Support SymbolVersioning in #[export_name]

TDLR: Support "@" character in #[export_name]

I am refering the symbol versioning in SymbolVersioning - GCC Wiki

In C, it's possible to specify symbol version via inline asm, for example

void original_foo() {
}
void new_foo() {
}
__asm__(".symver original_foo,foo@VERS_1.0");
__asm__(".symver new_foo,foo@VERS_2.0");

I currently do not find a way to do this in the stable channel rust I think rust can support this if #[export_name] accepts string which contains "@" For example,

#[export_name = "foo@VERS_1.0"]
pub fn foo() {

}
#[export_name = "foo@VERS_2.0"]
pub fn original_foo() {
}

Currently, the above rust code will fail during linking, because the character "@" is invalid in linker version script.

Can rust handle the "@" character specially in #[export_name] to generate a valid version script and inline asm for ".symver"?

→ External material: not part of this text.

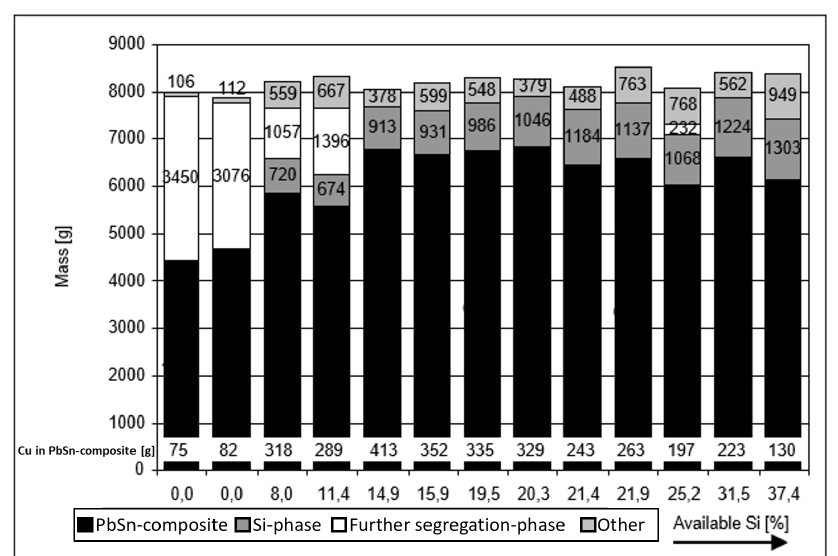
Figure 7. Quantity distribution for the products depending on the “available” silicon (cooling rate ∼ 5 ◦ C/min, temperature segregation 650 ◦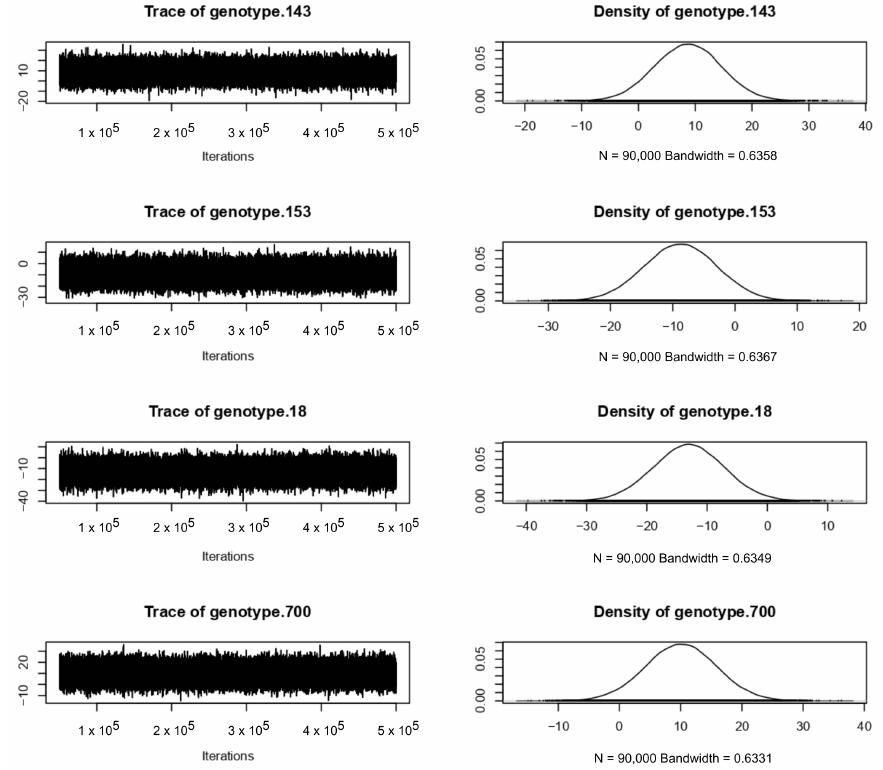
Figure A5. Time series of the chains and density curves of the effect of genotypes 143, 153, 18, and 700.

This issue may be of interest here (three digit ID!):

The old issue appears to be talking about symbol versioning in the context of a stable Rust ABI (the thing we'd need in order to ship librust-std.so.1); whereas I understand OP to be asking for the smaller feature of symbol versioning on an exported C-compatible interface.

For LTO to work correctly, the compiler needs to know what the versioning directives mean; they can't just be emitted as opaque inline assembly directives. This means this feature request is going nowhere until LLVM grows support for something equivalent to GCC's __attribute__((symver)) (as far as I can tell LLVM currently doesn't have this, but I could have missed something).

Second, I think it will be more ergonomic to separate the version annotation from the exported-name annotation, and not make the programmer remember how many @ signs they need; perhaps something like

#[export_name = "foo", version = "LIBX_1.0"]
pub fn old_foo () {}

#[export_name = "foo", version = "LIBX_2.0", default_version]
pub fn new_foo () {}

or

#[export_name = ("foo", version = "LIBX_1.0")]
pub fn old_foo () {}

#[export_name = ("foo", version = "LIBX_2.0", default_version)]
pub fn new_foo () {}

And finally, if you need this feature, you are likely to also need to be able to assign multiple exported names (each with its own version) to a single item. This would be easier to accommodate with the syntax with the parentheses:

#[export_name = [
    ("foo", version = "LIBX_1.0"),
    ("foo", version = "LIBX_2.0", default),
    ("foobar", version = "LIBY_0.5")  // an obsolete fork
]]
pub fn i_am_many_foos () {}

(If you're thinking YAGNI, I invite you to review the build process for libxcrypt, particularly the files lib/libcrypt.map.in and lib/libcrypt.minver and how they get turned into crypt-symbol-vers.h.)